W połowie jesieni do doliny przybył czarownik Beech, wezwany przez bogatego rolnika, aby wyleczyć jego podagrę. Zatrzymywał się, jak zawsze, na krótko we wsiach Doliny Środkowej i spędził jedno popołudnie na Dębowej Farmie badając stan zdrowia Therru i rozmawiając z Tenar. Chciał wiedzieć wszystko, co mogła mu powiedzieć na temat ostatnich dni Ogiona. Był uczniem ucznia Ogiona i gorącym wielbicielem maga Gontu. Tenar przekonała się, że może mówić o Ogionie równie łatwo, jak o innych ludziach z Re Albi, powiedziała więc wszystko, co potrafiła. Kiedy skończyła, zapytał ostrożnie:

— A arcymag — czy on przyjechał?

— Tak — odrzekła Tenar.

Beech, gładkoskóry, czterdziestoletni mężczyzna o łagodnym wyglądzie, ze skłonnością do otyłości, z ciemnymi półkolami pod oczyma, które przeczyły uprzejmości oblicza, spojrzał na nią i nie spytał o nic.

— Przybył po śmierci Ogiona. I odszedł — rzekła. I zaraz dodała: — Nie jest już arcymagiem. Wiedziałeś o tym? Beech skinął głową.

— Czy jest jakaś wieść o wyborze nowego arcymaga? Czarownik potrząsnął głową.

— Niedawno przypłynął statek z Enladów, ale jego załoga nie mówiła o niczym poza koronacją. Byli nią całkowicie pochłonięci! I mam wrażenie, że wszystkie wróżby były pomyślne. Jeśli dobra wola magów jest cenna, to nasz młody król jest bogatym człowiekiem… I aktywnym, jak się zdaje. Tuż zanim opuściłem Yalmouth, z Portu Gont nadszedł lądem rozkaz dla szlachty, kupców oraz burmistrza i jego rady, aby zgromadzili się i dopilnowali, by bailiffowie okręgu byli zacnymi i odpowiedzialnymi ludźmi, gdyż są oni teraz przedstawicielami króla, mają wypełniać jego wolę i stanowią jego prawo. Cóż, możesz sobie wyobrazić, jak powitał to Lord Heno!
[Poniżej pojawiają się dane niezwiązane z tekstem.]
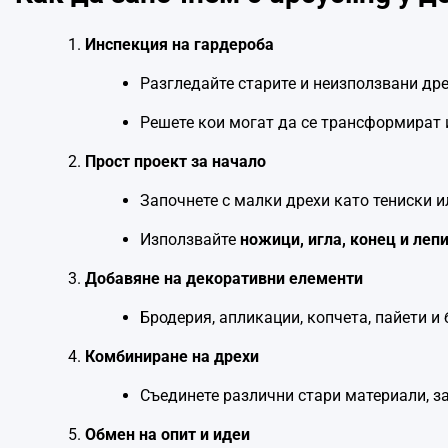
Инспекция на гардероба
Разгледайте старите и неизползвани дре
Решете кои могат да се трансформират и
Прост проект за начало
Започнете с малки дрехи като тениски и
Използвайте
ножици, игла, конец и леп
Добавяне на декоративни елементи
Бродерия, апликации, копчета, пайети и
Комбиниране на дрехи
Съединете различни стари материали, з
Обмен на опит и идеи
Heno był sławnym patronem piratów i większość bailiffów i szeryfów morskich z Południowego Gontu długo siedziała u niego w kieszeni.

— Znaleźli się jednak ludzie, którzy z poparciem króla skłonni byli stawić czoła Lordowi Heno — mówił dalej Beech. — Z miejsca zdymisjonowali starą klikę i mianowali piętnastu nowych bailiffów, przyzwoitych ludzi, opłacanych z funduszu burmistrza. Heno wypadł stamtąd jak burza, poprzysięgając zemstę. To nowy czas! Oczywiście nie od razu, lecz już nadchodzi. Szkoda, że Mistrz Ogion tego nie dożył.